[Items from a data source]
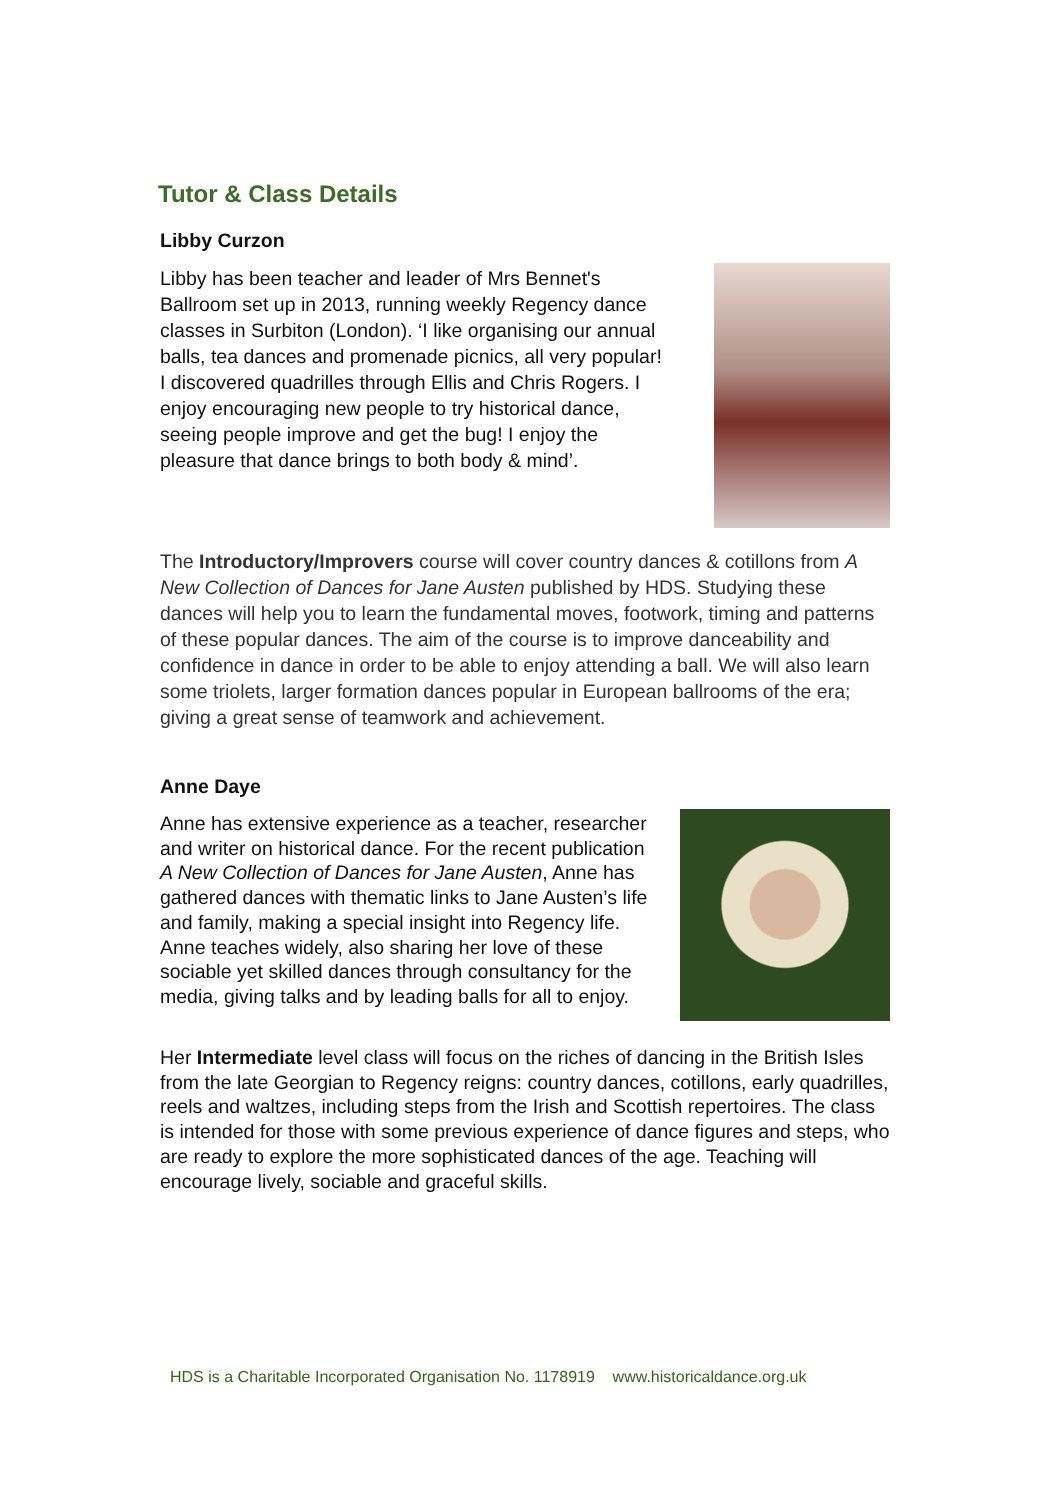Tutor & Class Details
Libby Curzon
Libby has been teacher and leader of Mrs Bennet's Ballroom set up in 2013, running weekly Regency dance classes in Surbiton (London). ‘I like organising our annual balls, tea dances and promenade picnics, all very popular! I discovered quadrilles through Ellis and Chris Rogers. I enjoy encouraging new people to try historical dance, seeing people improve and get the bug! I enjoy the pleasure that dance brings to both body & mind’.
The Introductory/Improvers course will cover country dances & cotillons from A New Collection of Dances for Jane Austen published by HDS. Studying these dances will help you to learn the fundamental moves, footwork, timing and patterns of these popular dances. The aim of the course is to improve danceability and confidence in dance in order to be able to enjoy attending a ball. We will also learn some triolets, larger formation dances popular in European ballrooms of the era; giving a great sense of teamwork and achievement.
Anne Daye
Anne has extensive experience as a teacher, researcher and writer on historical dance. For the recent publication A New Collection of Dances for Jane Austen, Anne has gathered dances with thematic links to Jane Austen’s life and family, making a special insight into Regency life. Anne teaches widely, also sharing her love of these sociable yet skilled dances through consultancy for the media, giving talks and by leading balls for all to enjoy.
Her Intermediate level class will focus on the riches of dancing in the British Isles from the late Georgian to Regency reigns: country dances, cotillons, early quadrilles, reels and waltzes, including steps from the Irish and Scottish repertoires. The class is intended for those with some previous experience of dance figures and steps, who are ready to explore the more sophisticated dances of the age. Teaching will encourage lively, sociable and graceful skills.
HDS is a Charitable Incorporated Organisation No. 1178919 www.historicaldance.org.uk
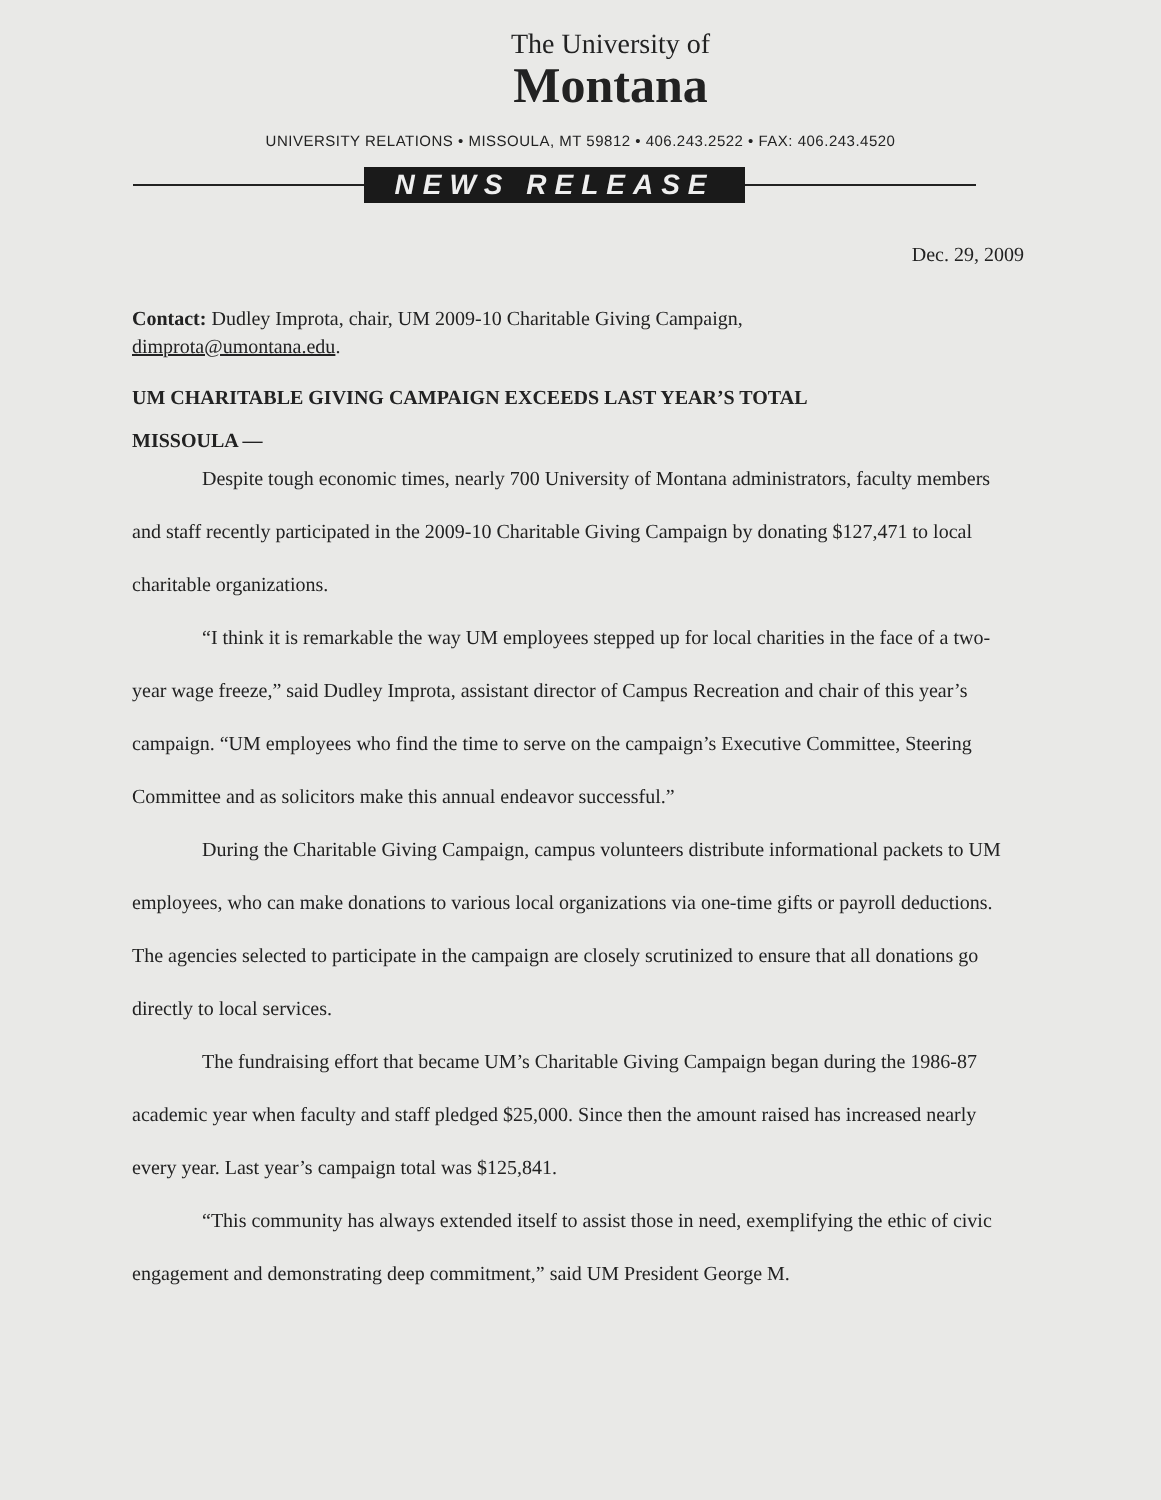The University of
Montana
UNIVERSITY RELATIONS • MISSOULA, MT 59812 • 406.243.2522 • FAX: 406.243.4520
NEWS RELEASE
Dec. 29, 2009
Contact: Dudley Improta, chair, UM 2009-10 Charitable Giving Campaign,
dimprota@umontana.edu.
UM CHARITABLE GIVING CAMPAIGN EXCEEDS LAST YEAR’S TOTAL
MISSOULA —
Despite tough economic times, nearly 700 University of Montana administrators, faculty members and staff recently participated in the 2009-10 Charitable Giving Campaign by donating $127,471 to local charitable organizations.
“I think it is remarkable the way UM employees stepped up for local charities in the face of a two-year wage freeze,” said Dudley Improta, assistant director of Campus Recreation and chair of this year’s campaign. “UM employees who find the time to serve on the campaign’s Executive Committee, Steering Committee and as solicitors make this annual endeavor successful.”
During the Charitable Giving Campaign, campus volunteers distribute informational packets to UM employees, who can make donations to various local organizations via one-time gifts or payroll deductions. The agencies selected to participate in the campaign are closely scrutinized to ensure that all donations go directly to local services.
The fundraising effort that became UM’s Charitable Giving Campaign began during the 1986-87 academic year when faculty and staff pledged $25,000. Since then the amount raised has increased nearly every year. Last year’s campaign total was $125,841.
“This community has always extended itself to assist those in need, exemplifying the ethic of civic engagement and demonstrating deep commitment,” said UM President George M.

| Task instructions |
Return every line from the records above that holds the word "MISSOULA".

| Solution for this task |
UNIVERSITY RELATIONS • MISSOULA, MT 59812 • 406.243.2522 • FAX: 406.243.4520
MISSOULA —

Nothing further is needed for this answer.